Intrusion Detection has been studied for about twenty years. Intrusion Detection Systems (IDSs) are usually considered to be the second line of defense to protect against malicious activities along with the prevention-based security mechanisms such as authentication and access control. However, traditional IDSs have two major limitations. First, they usually focus on low-level attacks or anomalies, and raise alerts independently, although there may be logical connections between them. Second, in a typical environment there are a lot of false alerts reported by traditional IDSs, which are mixed with true alerts. Thus, the intrusion analysts or the system administrators are often overwhelmed by the volume of alerts.

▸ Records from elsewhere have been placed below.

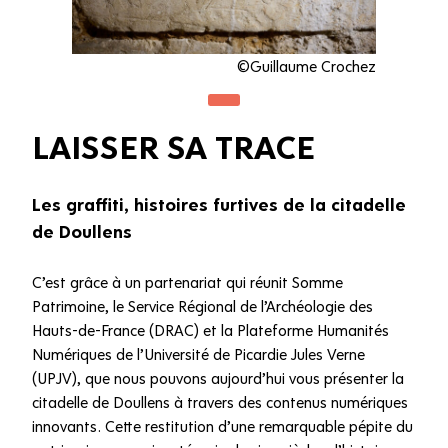
©Guillaume Crochez
LAISSER SA TRACE
Les graffiti, histoires furtives de la citadelle
de Doullens
C’est grâce à un partenariat qui réunit Somme
Patrimoine, le Service Régional de l’Archéologie des
Hauts-de-France (DRAC) et la Plateforme Humanités
Numériques de l’Université de Picardie Jules Verne
(UPJV), que nous pouvons aujourd’hui vous présenter la
citadelle de Doullens à travers des contenus numériques
innovants. Cette restitution d’une remarquable pépite du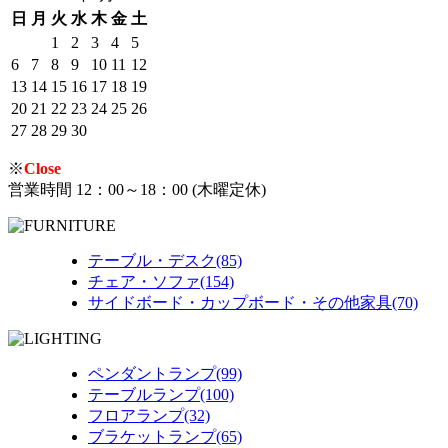
日
月
火
水
木
金
土
1
2
3
4
5
6
7
8
9
10
11
12
13
14
15
16
17
18
19
20
21
22
23
24
25
26
27
28
29
30
※
Close
営業時間 12：00～18：00 (木曜定休)
テーブル・デスク(85)
チェア・ソファ(154)
サイドボード・カップボード・その他家具(70)
ペンダントランプ(99)
テーブルランプ(100)
フロアランプ(32)
ブラケットランプ(65)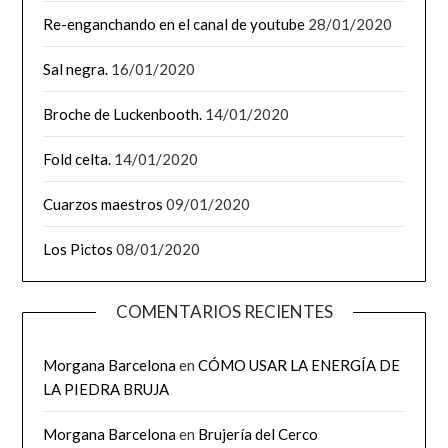
Re-enganchando en el canal de youtube
28/01/2020
Sal negra.
16/01/2020
Broche de Luckenbooth.
14/01/2020
Fold celta.
14/01/2020
Cuarzos maestros
09/01/2020
Los Pictos
08/01/2020
COMENTARIOS RECIENTES
Morgana Barcelona
en
CÓMO USAR LA ENERGÍA DE
LA PIEDRA BRUJA
Morgana Barcelona
en
Brujería del Cerco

To address the aforementioned problems and thus to improve the usability of the current IDSs, the Toolkit for Intrusion Alert Analysis (TIAA) [17] is developed. The primary goal of TIAA is to provide system support for interactive analysis of intrusion alerts reported by traditional IDSs. TIAA is based on the alert correlation techniques previously developed in [16] and [15]. In addition, several new utilities are developed to facilitate the analysis of potentially large sets of intrusion alerts. More specifically, these new utilities include alert aggregation/disaggregation, clustering analysis, frequency analysis, link analysis, and association analysis. Finally, TIAA includes two additional visual representations of analysis results besides the hyper-alert correlation graphs proposed in [16], making it easier for a human analyst to understand the analysis results. It is envisaged that a human analyst and TIAA form a man-machine team, with TIAA performing automated tasks such as intrusion alert correlation and execution of analysis utilities, and the human analyst deciding what sets of alerts to analyze and how the analysis utilities are applied.

This thesis presents the implementation of TIAA, including several analysis utilities, an improved alert collection system, and an integrated analysis environment with a user-friendly graphical user interface (GUI). This thesis also reports several experiments that evaluate the TIAA system using DARPA 2000 datasets and Cyber Panel Grand Challenge Problem datasets. The experimental results show that the TIAA system can greatly improve the analysis of intrusion alerts, and can cooperate with general underlying IDSs.